An interpreter converts the program into a data structure (often an abstract syntax tree), and then executes the program by evaluating the data structure, typically with the support of other run-time data structures such as an activation record stack and a heap for dynamic allocation. Interpreters are (generally) easy to implement, and permit significant flexibility in what kinds of language features can be implemented. Dynamic languages are often implemented using interpreters: this is true of the standard implementations of Ruby and Python. Interpreters typically impose some overhead compared to machine code executed directly on the CPU: for example, it is not unusual for a program executed on an interpreter to take 10 times longer to complete a computationally-intensive task than an equivalent machine language program executing directly on the CPU.
A compiler converts the program into executable machine language. The program is then loaded directly into memory by the operating system and executed directly on the CPU. The operating system and a “runtime library” provide support for run-time data structures such as the stack and heap. Compiled programs, if carefully optimized, can get arbitrarily close to achieving the maximum possible performance. C and C++ are usually implemented by compilation.
A virtual machine permits a hybrid approach. A virtual machine is essentially an interpreter for a “virtual” machine language: this virtual machine language is often called “bytecode”. The virtual machine may execute bytecode
- by interpreting it
- by translating it to machine code at run-time (“Just In Time” compilation)

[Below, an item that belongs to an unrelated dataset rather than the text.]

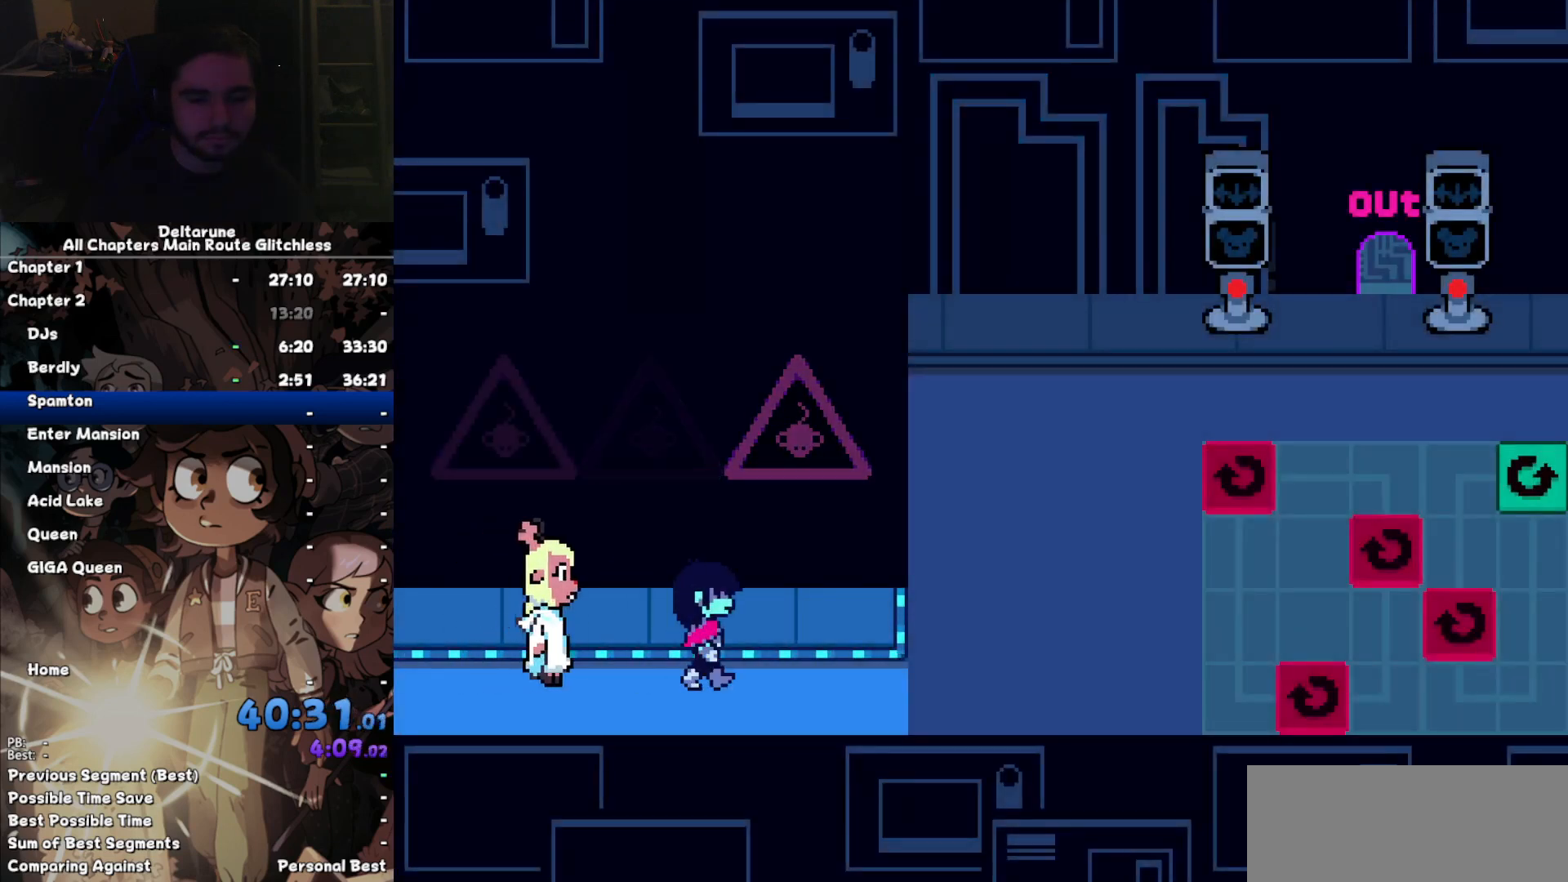
{"keys": ["right"], "events": []}
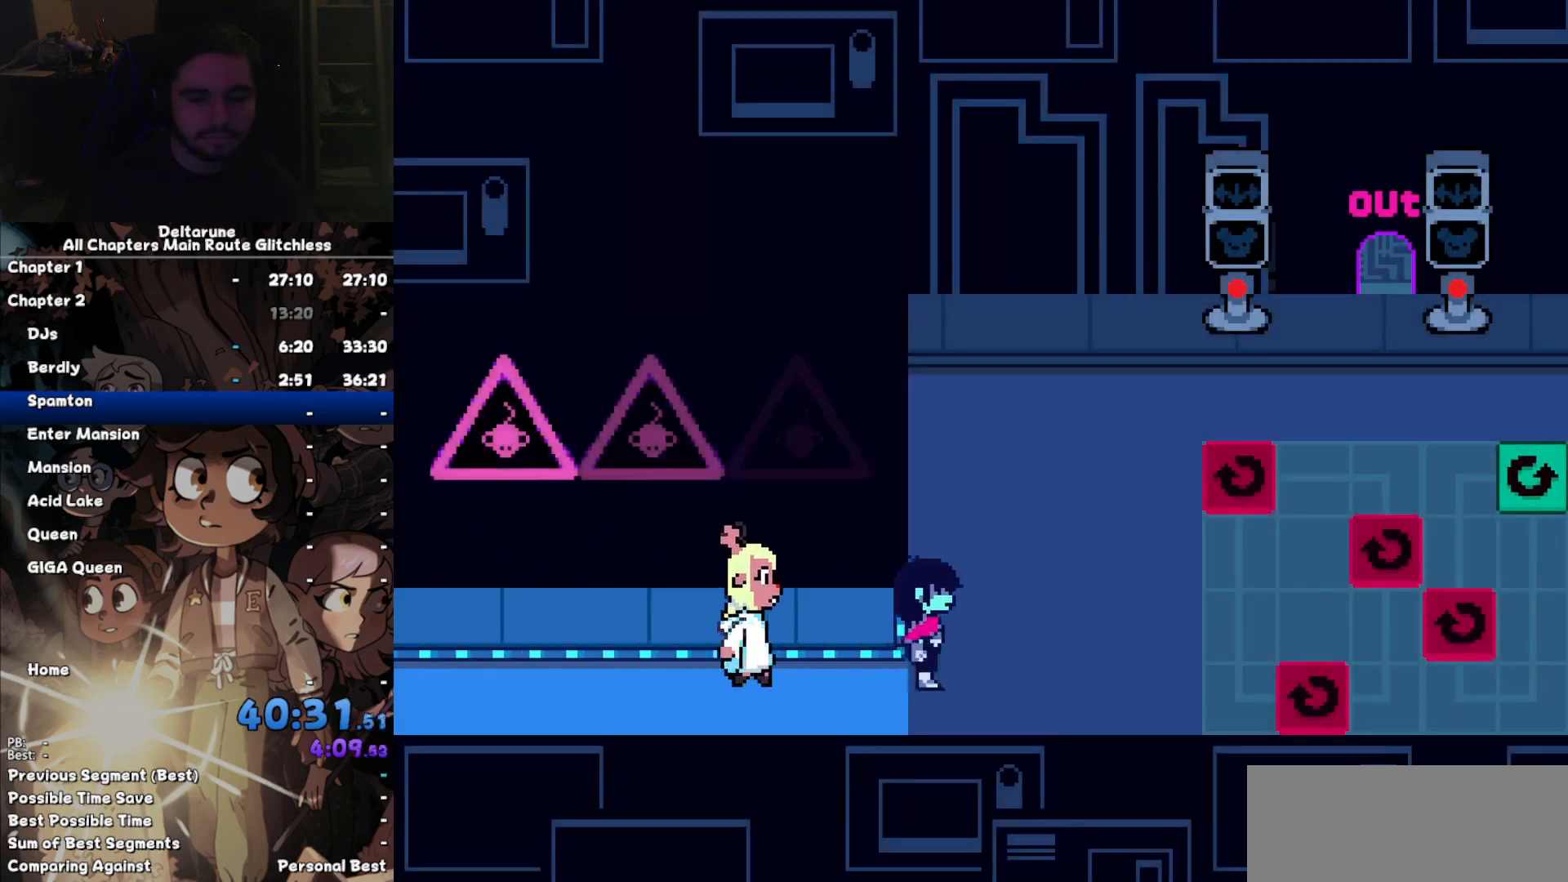
{"keys": ["right"], "events": []}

- by using both interpretation and JIT compilation (many JVMs, including the default Hotspot JVM, work this way)
Java, Scala, Clojure, and C# are all typically implemented by compilation to virtual machine bytecode. JavaScript is also usually implemented on a virtual machine (using interpretation and JIT compilation), although typically without an explicit bytecode representation.
Virtual machines using JIT compilation can achieve performance comparable to the performance of natively compiled code.
Note that there is another meaning for the term “Virtual Machine”, which is an environment which virtualizes an entire computer to permit executing of a guest operating system within a host operating system. Examples of this type of “system-level” VM include VMWare, VirtualBox, KVM, Xen, QEMU, and many others. There are important similarities between system-level and language VMs, and in many cases they share common implementation strategies.
Benefits of virtual machines
Virtual Machines offer a number of benefits.
They can permit the same program to be run on different operating systems and CPU architectures. The Java Virtual Machine (JVM) has been fairly successful in providing a consistent runtime environment on many OSes and CPUs.
They can enforce safety features. For example, the JVM does not permit a program to access arbitrary memory or execute arbitrary machine code (except in the case of bugs in the JVM implementation.) This can eliminate broad classes of bugs, such as stack overflows (which are a common cause of security vulnerabilities for C and C++ programs.)
Drawbacks of virtual machines
The main drawback of virtual machines is memory and CPU overhead compared to natively compiled programs. A virtual machine using JIT compilation requires CPU time to translate bytecode into optimized machine code, and requires memory for run-time structures (representations of the program code) that are not needed for native executables. For long-running programs on computers with ample CPU and memory resources, this is often not a concern. For resource-constrained environments, this may be more problematic.